Gates also claims that anxiety is completely treatable. I will leave you with that.
Such a missed opportunity. Author is autistic and a therapist. Started off seeming to say the functioning divide is not helpful but then spent the entire book using "ASHFA" ( "Aspergers Syndrome / High Functioning Autism" ) & "CLAWHS" ("Classic Autistics Who Need High Levels Of Support"). There also did not appear to be a lot of diverse voices (genders/races/ages/other). Just really underwhelmed with the entire book after being excited to read it based in title.
Very disappointing overall. He buys into polyvagal theory and uses very irritating and disorienting nomenclature. ASHFA instead of Aspie, CLAWHS for auties with high support needs, etc. He uses the word telegraphic wrongly and profusely. ("Telegraphic stigma of presence"), has factual errors and says his book is based on a "study" he did. There are few details about this study, but the sample was all white and had only one woman...
Very disappointing. A bit of useful content lost in a sea of opinion, speculation, rambling discussions of blog posts, the odd research paper and the author's MA research with six participants.

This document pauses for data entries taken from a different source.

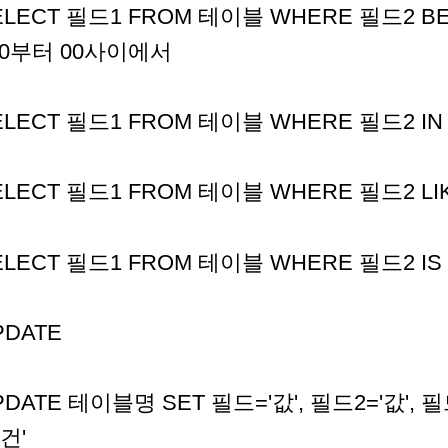
ELECT 필드1 FROM 테이블 WHERE 필드2 BET
/00부터 00사이에서
ELECT 필드1 FROM 테이블 WHERE 필드2 IN (0
ELECT 필드1 FROM 테이블 WHERE 필드2 LIK
ELECT 필드1 FROM 테이블 WHERE 필드2 IS NUL
PDATE
PDATE 테이블명 SET 필드='값', 필드2='값', 필
건'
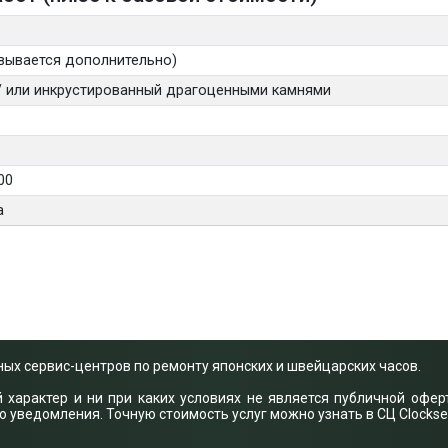
вывается дополнительно)
 / или инкрустированный драгоценными камнями
00
а
ых сервис-центров по ремонту японских и швейцарских часов.
арактер и ни при каких условиях не является публичной оферт
уведомления. Точную стоимость услуг можно узнать в СЦ Clockse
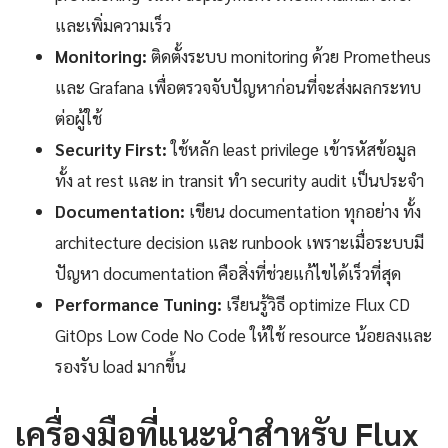
และเพิ่มความเร็ว
Monitoring:
ติดตั้งระบบ monitoring ด้วย Prometheus
และ Grafana เพื่อตรวจจับปัญหาก่อนที่จะส่งผลกระทบ
ต่อผู้ใช้
Security First:
ใช้หลัก least privilege เข้ารหัสข้อมูล
ทั้ง at rest และ in transit ทำ security audit เป็นประจำ
Documentation:
เขียน documentation ทุกอย่าง ทั้ง
architecture decision และ runbook เพราะเมื่อระบบมี
ปัญหา documentation คือสิ่งที่ช่วยแก้ไขได้เร็วที่สุด
Performance Tuning:
เรียนรู้วิธี optimize Flux CD
GitOps Low Code No Code ให้ใช้ resource น้อยลงและ
รองรับ load มากขึ้น
เครื่องมือที่แนะนำสำหรับ Flux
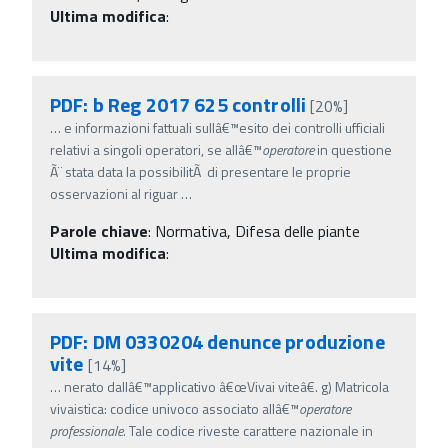
Ultima modifica
:
PDF: b Reg 2017 625 controlli
[20%]
…
e informazioni fattuali sullâ€™esito dei controlli ufficiali
relativi a singoli operatori, se allâ€™
operatore
in questione
Ã¨ stata data la possibilitÃ di presentare le proprie
osservazioni al riguar
…
Parole chiave
:
Normativa, Difesa delle piante
Ultima modifica
:
PDF: DM 0330204 denunce produzione
vite
[14%]
…
nerato dallâ€™applicativo â€œVivai viteâ€. g) Matricola
vivaistica: codice univoco associato allâ€™
operatore
professionale
. Tale codice riveste carattere nazionale in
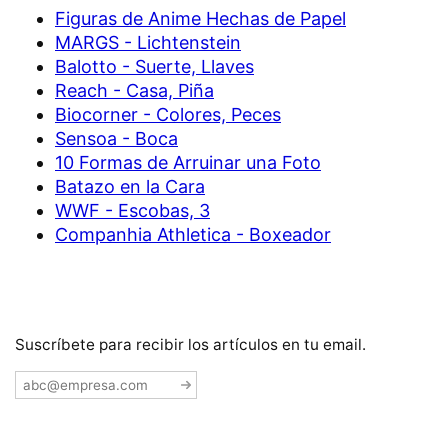
Figuras de Anime Hechas de Papel
MARGS - Lichtenstein
Balotto - Suerte, Llaves
Reach - Casa, Piña
Biocorner - Colores, Peces
Sensoa - Boca
10 Formas de Arruinar una Foto
Batazo en la Cara
WWF - Escobas, 3
Companhia Athletica - Boxeador
Suscríbete para recibir los artículos en tu email.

As an autistic like the author, his book helped me understand why I unconsciously did certain behaviours, such as sharing facts no one cares to know before the convo switches topics or volunteering to help around to avoid socialising (stigma cloaking). A lot of Aha moments regarding the whole stigmatization/invalidation topic; the more I read, the more I reflected on my own past exp. :')
The book also offers some valid coping techniques to survive a neurotypical world while making me question some subliminal biases I had amongst the community.
This book did a fantastic job covering autism and PTSD, but was still written by a white cishet male, so there’s a lot of bias when it comes to incarceration, institutionalization, CPTSD, and ableism and racism. The book also doesn’t talk about CPTSD with the intersections of folks being Queer and autistic. Other than this, it does give a scientific explanation of neurodiversity, which is helpful.
Although I liked the subject of this book, I really struggled to immerse myself into it. It was a little dry for my taste and I found myself skimming chapters that I found more relevant to my reading purpose.